Positiv bewertet der DGB Niedersachsen die Vorschläge, mehr Menschen in das Rentensystem einzahlen zu lassen, wie Abgeordnete in Bund und Land und Selbständige. Das fordert der DGB schon seit langem. Harder: „Die Rentenversicherung muss auf stabilere Füße gestellt werden. Vor allem Gutverdiener müssen an der gesetzlichen Rente beteiligt werden. Erst so wird die Rente solidarisch!“ Auch die Abschaffung der versicherungsfreien Minijobs unterstützt der Gewerkschaftsbund. Vor allem Frauen arbeiten in dieser prekären Arbeitsform und können so nicht für ihre Rente vorsorgen. Die Folge: Überdurchschnittlich oft sind Frauen von Altersarmut betroffen. Tendenz steigend.

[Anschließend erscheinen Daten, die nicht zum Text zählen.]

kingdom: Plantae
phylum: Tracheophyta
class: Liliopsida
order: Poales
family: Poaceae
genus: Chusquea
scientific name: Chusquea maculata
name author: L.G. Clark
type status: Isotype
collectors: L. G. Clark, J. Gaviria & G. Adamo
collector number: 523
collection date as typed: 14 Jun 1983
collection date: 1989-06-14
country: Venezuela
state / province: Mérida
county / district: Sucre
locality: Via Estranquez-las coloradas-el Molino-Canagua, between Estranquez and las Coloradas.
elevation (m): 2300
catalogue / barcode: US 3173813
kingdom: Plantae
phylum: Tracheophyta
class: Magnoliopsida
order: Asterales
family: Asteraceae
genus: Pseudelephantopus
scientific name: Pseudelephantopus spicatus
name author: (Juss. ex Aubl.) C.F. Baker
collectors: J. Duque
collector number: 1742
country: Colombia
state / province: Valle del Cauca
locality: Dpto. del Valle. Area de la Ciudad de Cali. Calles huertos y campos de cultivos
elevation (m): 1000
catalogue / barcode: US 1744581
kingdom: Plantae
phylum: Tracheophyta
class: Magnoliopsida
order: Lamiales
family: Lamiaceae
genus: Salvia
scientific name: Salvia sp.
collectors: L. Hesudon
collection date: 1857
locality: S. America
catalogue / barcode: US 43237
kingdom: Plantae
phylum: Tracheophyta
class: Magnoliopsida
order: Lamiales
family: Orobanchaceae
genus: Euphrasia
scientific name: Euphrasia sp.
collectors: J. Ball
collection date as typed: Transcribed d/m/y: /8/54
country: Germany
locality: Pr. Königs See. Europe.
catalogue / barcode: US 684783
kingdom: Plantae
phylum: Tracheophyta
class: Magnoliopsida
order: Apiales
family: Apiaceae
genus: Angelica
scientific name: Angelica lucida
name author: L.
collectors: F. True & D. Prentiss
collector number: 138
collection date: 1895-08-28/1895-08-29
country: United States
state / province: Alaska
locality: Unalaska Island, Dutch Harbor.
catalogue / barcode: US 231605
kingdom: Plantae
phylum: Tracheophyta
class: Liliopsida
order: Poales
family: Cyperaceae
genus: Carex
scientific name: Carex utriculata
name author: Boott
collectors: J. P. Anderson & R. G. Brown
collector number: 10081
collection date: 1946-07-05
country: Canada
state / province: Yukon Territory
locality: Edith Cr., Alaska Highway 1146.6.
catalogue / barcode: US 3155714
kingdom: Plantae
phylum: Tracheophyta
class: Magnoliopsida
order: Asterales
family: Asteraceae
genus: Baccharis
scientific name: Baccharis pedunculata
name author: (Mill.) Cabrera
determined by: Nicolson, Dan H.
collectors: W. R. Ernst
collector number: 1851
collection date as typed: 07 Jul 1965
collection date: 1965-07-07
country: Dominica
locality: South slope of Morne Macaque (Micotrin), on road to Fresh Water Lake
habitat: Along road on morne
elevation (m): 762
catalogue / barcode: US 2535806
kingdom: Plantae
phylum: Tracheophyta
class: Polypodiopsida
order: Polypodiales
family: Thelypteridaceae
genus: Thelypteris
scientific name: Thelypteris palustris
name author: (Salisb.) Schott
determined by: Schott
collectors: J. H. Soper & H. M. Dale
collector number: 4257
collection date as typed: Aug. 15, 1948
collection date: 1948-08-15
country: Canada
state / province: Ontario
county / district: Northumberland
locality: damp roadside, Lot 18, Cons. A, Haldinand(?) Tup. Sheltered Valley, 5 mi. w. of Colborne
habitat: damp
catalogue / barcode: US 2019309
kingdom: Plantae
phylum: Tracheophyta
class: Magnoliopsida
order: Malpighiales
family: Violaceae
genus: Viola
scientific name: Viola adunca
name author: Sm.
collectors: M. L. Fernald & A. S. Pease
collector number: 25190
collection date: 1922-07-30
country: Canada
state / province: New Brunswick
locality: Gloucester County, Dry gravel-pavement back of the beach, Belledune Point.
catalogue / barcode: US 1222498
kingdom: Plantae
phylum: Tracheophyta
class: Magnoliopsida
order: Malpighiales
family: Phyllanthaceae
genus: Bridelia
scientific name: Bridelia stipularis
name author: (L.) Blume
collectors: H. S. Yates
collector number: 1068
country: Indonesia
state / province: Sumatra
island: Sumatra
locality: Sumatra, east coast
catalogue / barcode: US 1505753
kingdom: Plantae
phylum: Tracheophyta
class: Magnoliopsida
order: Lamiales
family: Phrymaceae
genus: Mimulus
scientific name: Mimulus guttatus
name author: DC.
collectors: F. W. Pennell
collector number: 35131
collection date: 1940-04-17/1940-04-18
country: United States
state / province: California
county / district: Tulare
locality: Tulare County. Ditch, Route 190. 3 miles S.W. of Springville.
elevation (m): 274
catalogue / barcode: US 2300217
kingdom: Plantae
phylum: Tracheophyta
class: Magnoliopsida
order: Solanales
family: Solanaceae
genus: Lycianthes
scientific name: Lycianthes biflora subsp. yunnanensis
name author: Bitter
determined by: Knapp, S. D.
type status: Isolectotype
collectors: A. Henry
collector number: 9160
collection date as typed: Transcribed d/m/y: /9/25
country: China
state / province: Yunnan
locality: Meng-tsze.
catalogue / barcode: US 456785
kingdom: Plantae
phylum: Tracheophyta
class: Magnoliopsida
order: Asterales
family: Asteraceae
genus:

Die geplante Erhöhung des Renteneintrittsalters und die Abschaffung der Rente nach 45 Jahren lehnt der Gewerkschaftsbund hingegen ab. Dr. Ernesto Harder, Vorsitzender des DGB Niedersachsen: „Schon jetzt erreichen viele Menschen das normale Rentenalter nicht gesund, sondern viele müssen früher in die Rente gehen. Gründe dafür sind vor allem die besondere Arbeitsbelastung und gesundheitliche Probleme. Diesen Menschen zu sagen, sie sollen noch länger arbeiten, kommt einer Rentenkürzung gleich. Wer 45 Jahre in die gesetzliche Rente eingezahlt hat, hat sich den früheren Ruhestand verdient. Eine gute Rentenpolitik ist auch eine Frage der Gerechtigkeit.“
Die Vorsorge über den Kapitalmarkt sieht der DGB ebenfalls kritisch. Die Rente über den Kapitalmarkt zu decken, ist mit zu hohen Risiken verbunden, vor allem für kleine Einkommen. Der DGB setzt eher auf Betriebsrenten – auf der Basis von Tarifverträgen – welche weniger Risiken birgt. Harder: „Die Vorschläge lösen die Probleme der zunehmenden Altersarmut nicht. Auch wir Gewerkschaften wollen die Alterssicherung weiterentwickeln, um sie für die Menschen zu verbessern. Dies muss aber sorgfältig passieren. Deshalb warnen wir davor, diese Reform jetzt übers Knie zu brechen. Was wir jetzt brauchen, ist ein sauberes, solides Verfahren – mit ausreichend Zeit und Ruhe für eine gründliche Debatte und tragfähigen Ergebnissen.“
Der DGB wird mit Vorschlägen der DGB-Rentenkommission einen wichtigen eigenen Beitrag zu dieser Debatte leisten.